In 1872 bitterness between the progressive factions reached a zenith and the foundation of the new Spanish Savoy monarchy began to crumble from beneath the feet of Amadeo I. In Basque and Catalan the Carlists rose up again in another rebellion and revolutionary republicans began to take to the streets in cities across Spain, starting out as protests but quickly turning into violent riots. The army proved to be as divided as the other segments of society and when the artillery corps went on strike, at such a critical time, the suddenly alarmed government demanded that King Amadeo do something about it. With two-thirds of the country against him, members of the remaining third were calling on him to start shooting down his adopted people. King Amadeo finally determined that he had had enough. He had not come to Spain for this. In the chance that it would do some good he ordered the artillery to return to duty and then, on February 11, 1873 turned in his formal abdication to the government. In his parting speech before the Cortes an exasperated ex-King Amadeo famously declared the Spanish people to be ungovernable and walked out. Later that night the First Spanish Republic was formally declared.

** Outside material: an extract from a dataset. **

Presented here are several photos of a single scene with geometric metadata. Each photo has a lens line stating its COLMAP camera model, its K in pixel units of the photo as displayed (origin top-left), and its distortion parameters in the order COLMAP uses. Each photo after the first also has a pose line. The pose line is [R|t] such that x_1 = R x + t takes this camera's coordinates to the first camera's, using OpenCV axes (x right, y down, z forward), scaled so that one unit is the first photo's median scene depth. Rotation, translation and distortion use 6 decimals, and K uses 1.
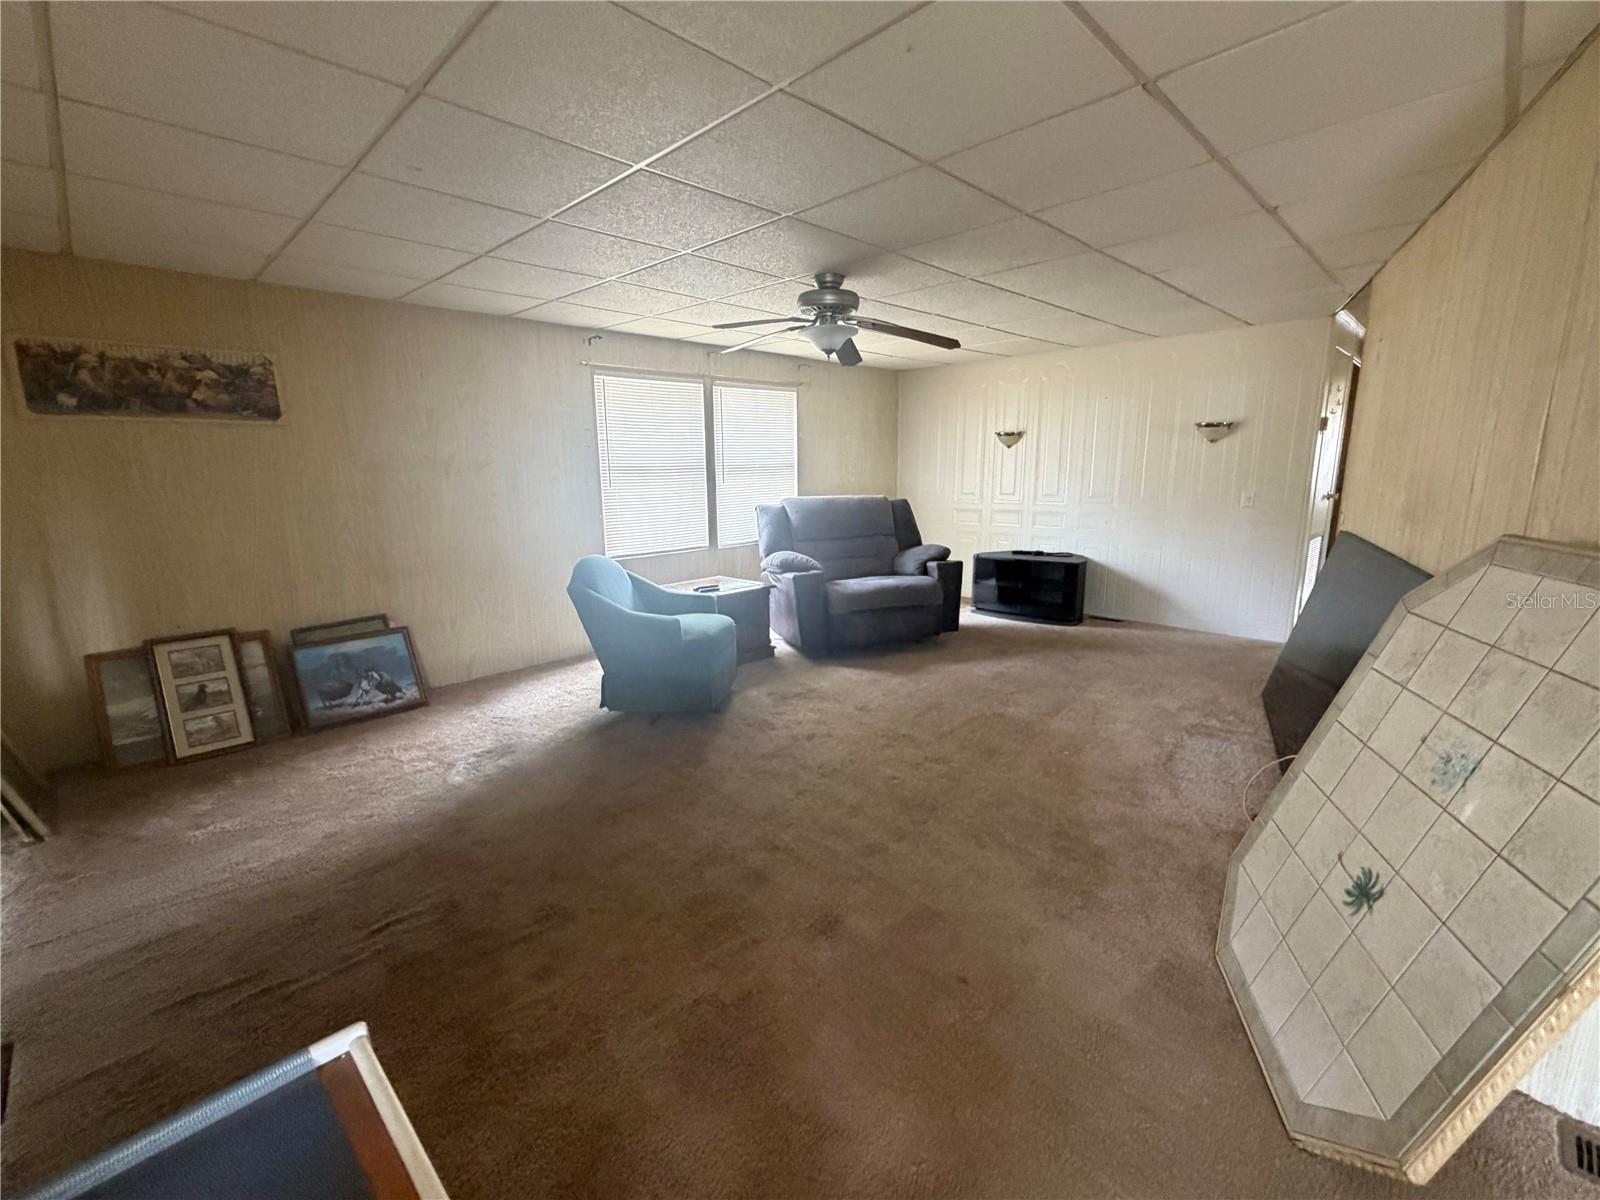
lens RADIAL K [[687.0, 0, 800.0], [0, 687.0, 600.0], [0, 0, 1]] dist [-0.003841, -0.000338]
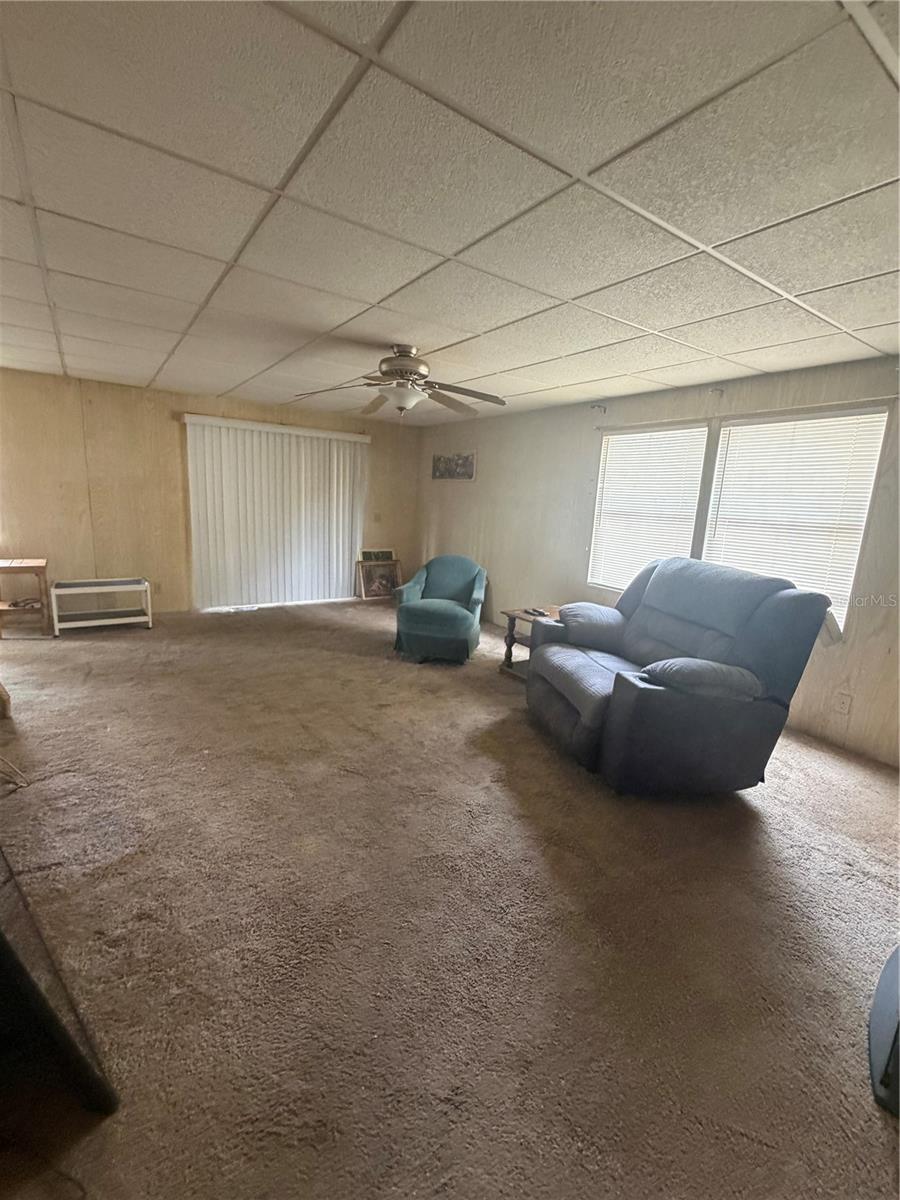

A thoroughly disgusted Amadeus was relieved to return to his native Italy and become Duke of Aosta again. If the Spanish were glad to see him go, they were probably still not so glad as he was to leave. He probably felt somewhat betrayed and he had reason to. His last Prime Minister later became one of the most ardent and troublesome republicans in Spain, which would suggest that he was less than fully committed to his sovereign. He was told he had been brought to Spain to lead a free and liberal constitutional monarchy, yet many of his supposed supporters turned against him when he refused to grant them dictatorial powers to deal with their enemies. The impossibility of the situation he faced comes into even clearer focus considering that the First Spanish Republic that replaced him lasted less than a year and was torn by three simultaneous civil wars and a revolution in Cuba. In the end, a ‘compromise monarchy’ was restored in the person of King Alfonso XII, son of the still disliked Isabella II. Prince Amadeus, Duke of Aosta, former King of Spain, contented himself with a much more peaceful life in Turin.
The Bonaparte family was happy enough with the marriage as it put their name on the front page of every newspaper in Europe and marked the first time since 1859 that a Bonaparte had married a member of a reigning Royal Family. Interest in the late French Empire resurged in France and some news sheets commented that a restoration of the Napoleonic government might have been possible. This was certainly not the first time such royal relatives married, and his second marriage is not something most remember about former King Amadeo I, but regardless of how many strange royal unions one may know about -it’s just rather creepy. However, for the Duke of Aosta, his life as a newly remarried man was not to last long. Less than two years after his wedding, at the age of only 44, he died in Turin on January 18, 1890 at the Royal Palace. His descendants would go on to great fame in several instances, and of course they are still around today but the first Duke of Aosta will probably always be most remembered for his brief stint as the one and only Savoy King of Spain.